* _TASK DETAILS_
Scan the records for the word "street". Return each line where it is found.

[Collected data]
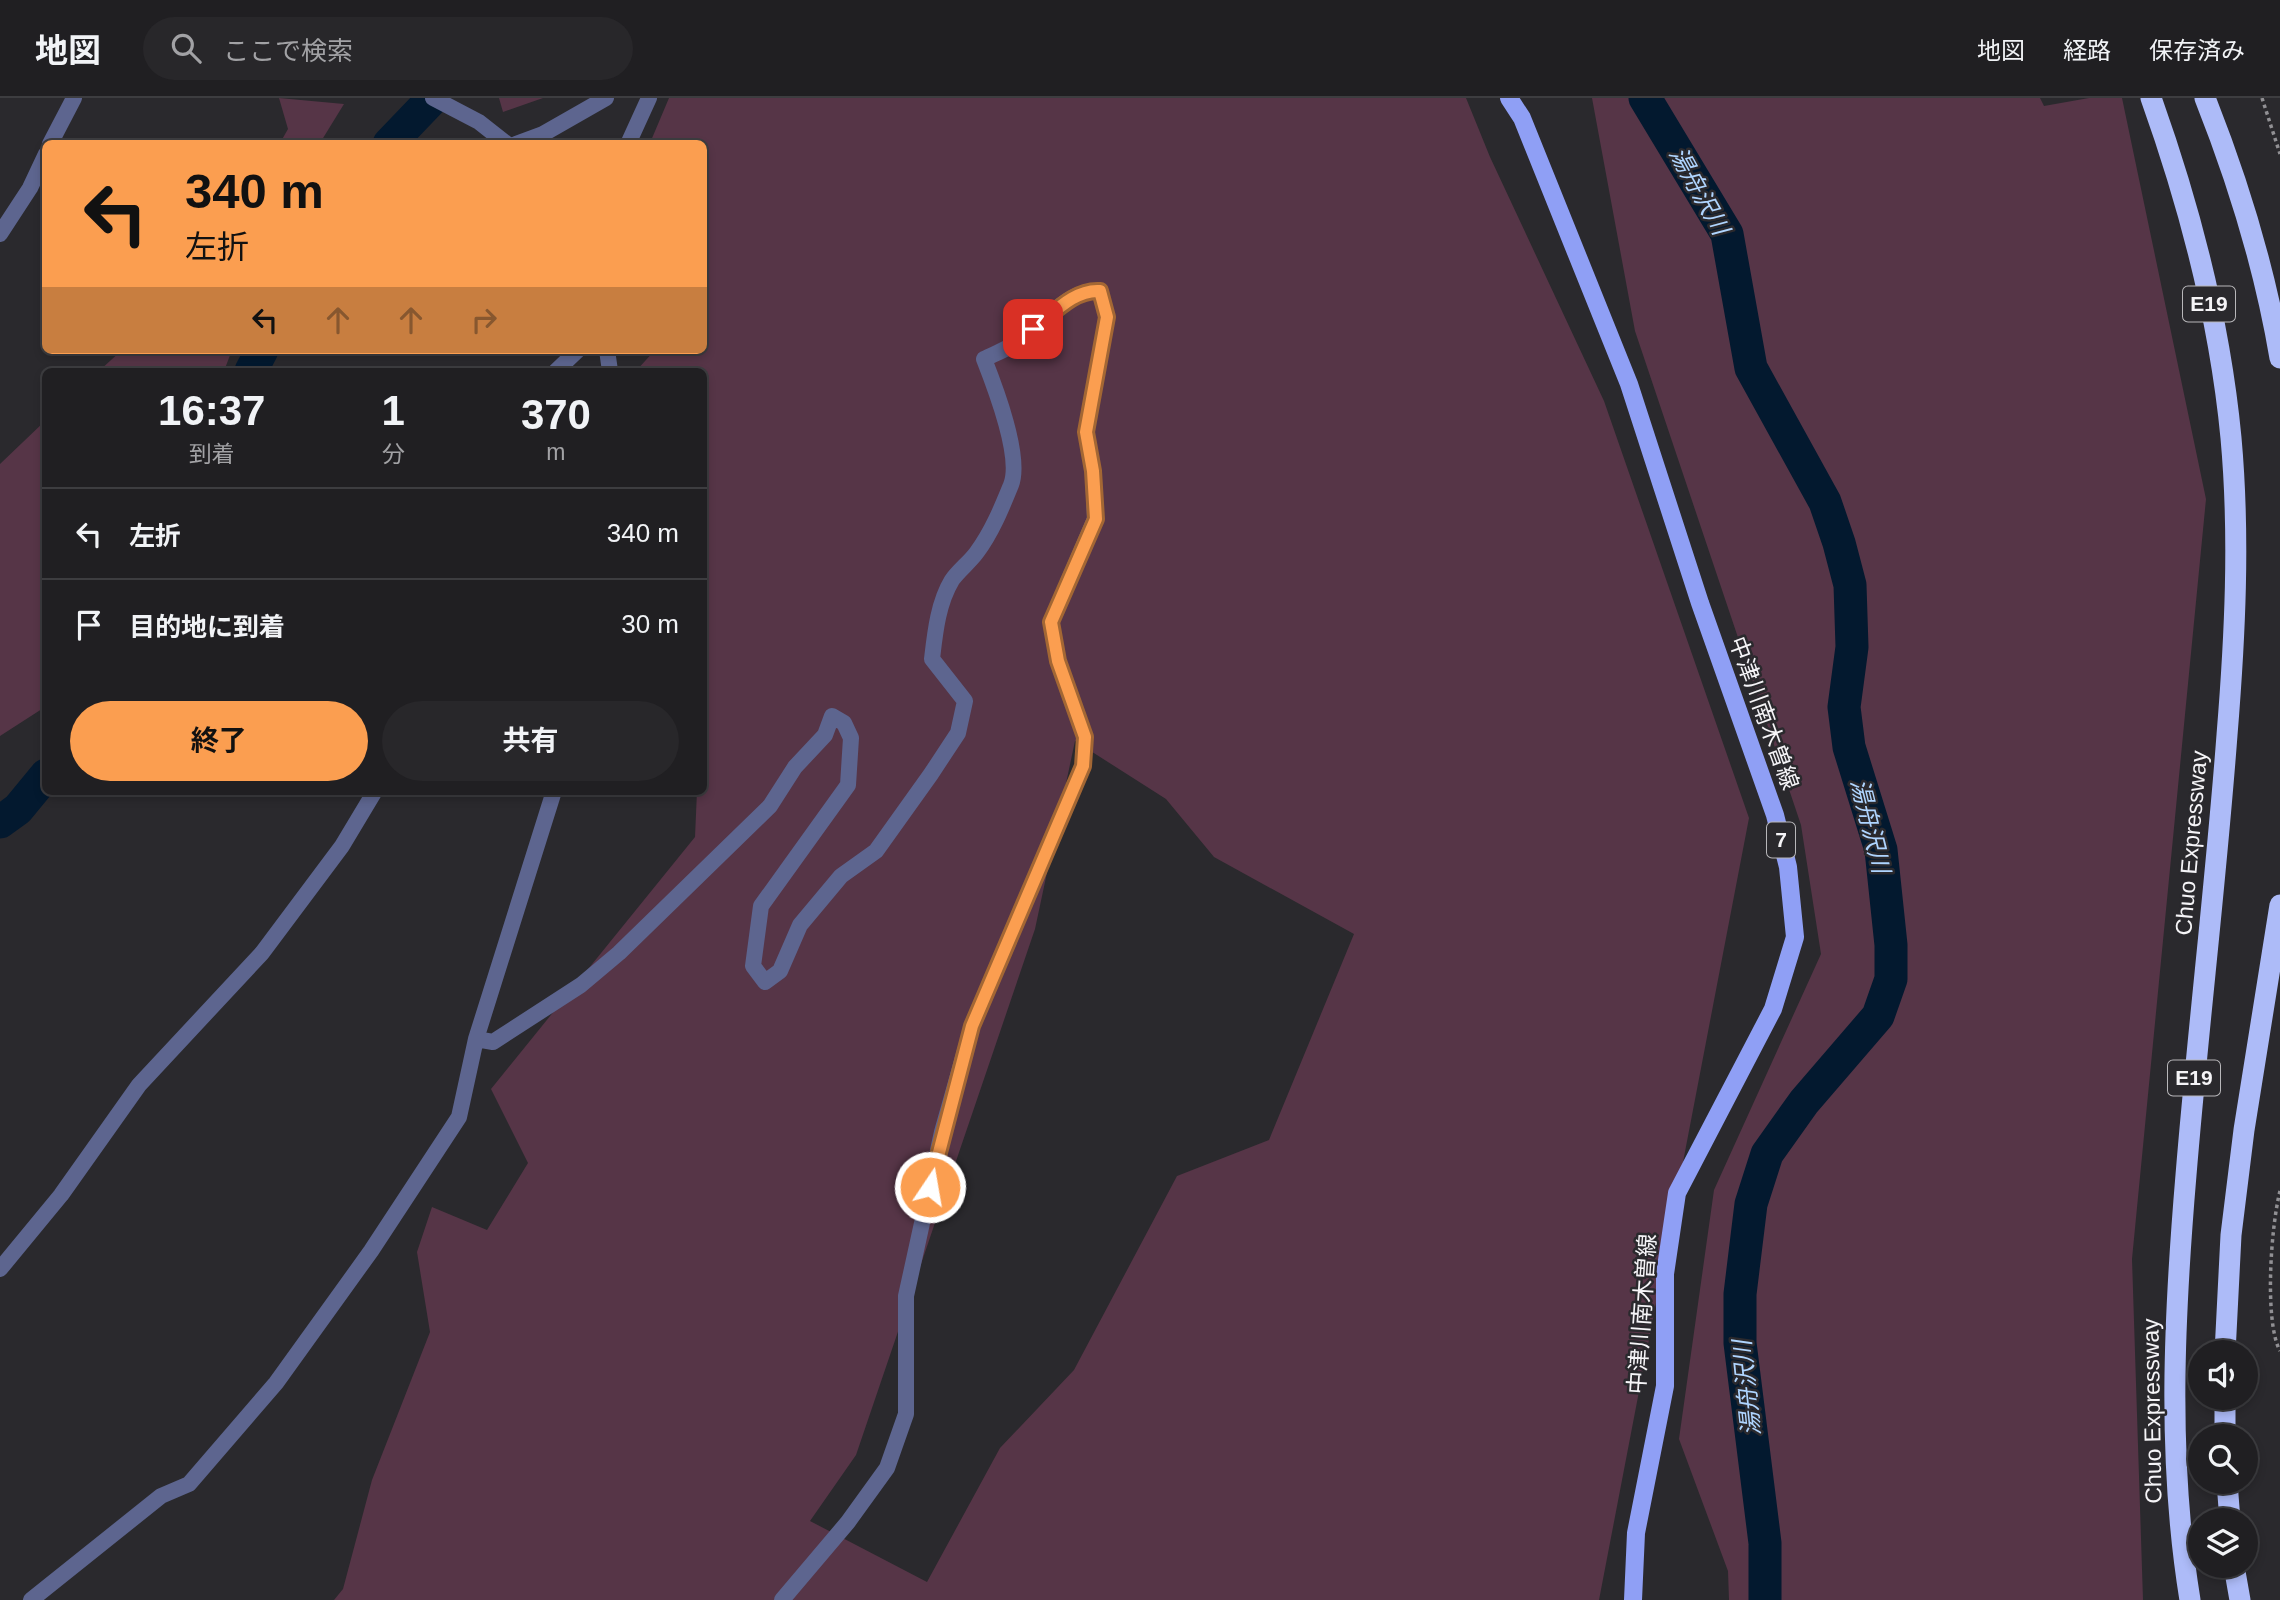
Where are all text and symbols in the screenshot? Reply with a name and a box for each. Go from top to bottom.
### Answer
search box [143,17,633,80]
icon: search [167,29,205,67]
text: 地図 [35,32,101,69]
text: ここで検索 [223,36,353,66]
text: 地図 [1977,37,2025,64]
text: 経路 [2063,37,2111,64]
text: 保存済み [2149,37,2245,64]
water label: 湯舟沢川 [1664,142,1736,242]
text: 340 m [185,164,324,218]
icon: left [70,168,161,259]
text: 左折 [185,229,249,265]
road number: E19 [2183,286,2235,322]
pin [1003,299,1063,359]
icon: left [246,301,284,339]
icon: ahead [319,301,357,339]
icon: ahead [392,301,430,339]
icon: right [465,301,503,339]
icon: arrive [1014,310,1052,348]
text: 16:37 [158,387,265,434]
text: 1 [381,387,405,434]
text: 370 [521,391,591,438]
text: m [546,439,566,465]
text: 到着 [189,441,235,467]
text: 分 [382,441,405,467]
icon: left [70,515,108,553]
text: 340 m [607,518,679,548]
text: 左折 [129,521,181,551]
icon: arrive [70,606,108,644]
text: 30 m [621,609,679,639]
text: 目的地に到着 [129,612,285,642]
street label: 中津川南木曽線 [1724,633,1804,793]
button: 終了 [70,701,368,781]
button: 共有 [382,701,679,781]
street label: Chuo Expressway [2170,749,2212,936]
water label: 湯舟沢川 [1846,776,1896,879]
road number: 7 [1767,822,1795,858]
road number: E19 [2168,1060,2220,1096]
position arrow [893,1150,967,1224]
street label: 中津川南木曽線 [1623,1233,1661,1395]
street label: Chuo Expressway [2137,1318,2167,1504]
water label: 湯舟沢川 [1728,1336,1765,1437]
map controls [2188,1340,2258,1578]
button: sound [2188,1340,2258,1410]
button: search [2188,1424,2258,1494]
button: layers [2188,1508,2258,1578]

* _PROBLEM SOLUTION_
street label: 中津川南木曽線 [1724,633,1804,793]
street label: Chuo Expressway [2170,749,2212,936]
street label: 中津川南木曽線 [1623,1233,1661,1395]
street label: Chuo Expressway [2137,1318,2167,1504]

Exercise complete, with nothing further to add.